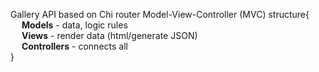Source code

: Gallery API based on Chi router
Model-View-Controller (MVC) structure{ \
    &emsp; **Models** - data, logic rules\
    &emsp; **Views** - render data (html/generate JSON)\
    &emsp; **Controllers** - connects all\
}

------------------------

Would you please output the listing above exactly, leaving out the pictures?

Source code

: Gallery API based on Chi router
Model-View-Controller (MVC) structure{ \
    &emsp; **Models** - data, logic rules\
    &emsp; **Views** - render data (html/generate JSON)\
    &emsp; **Controllers** - connects all\
}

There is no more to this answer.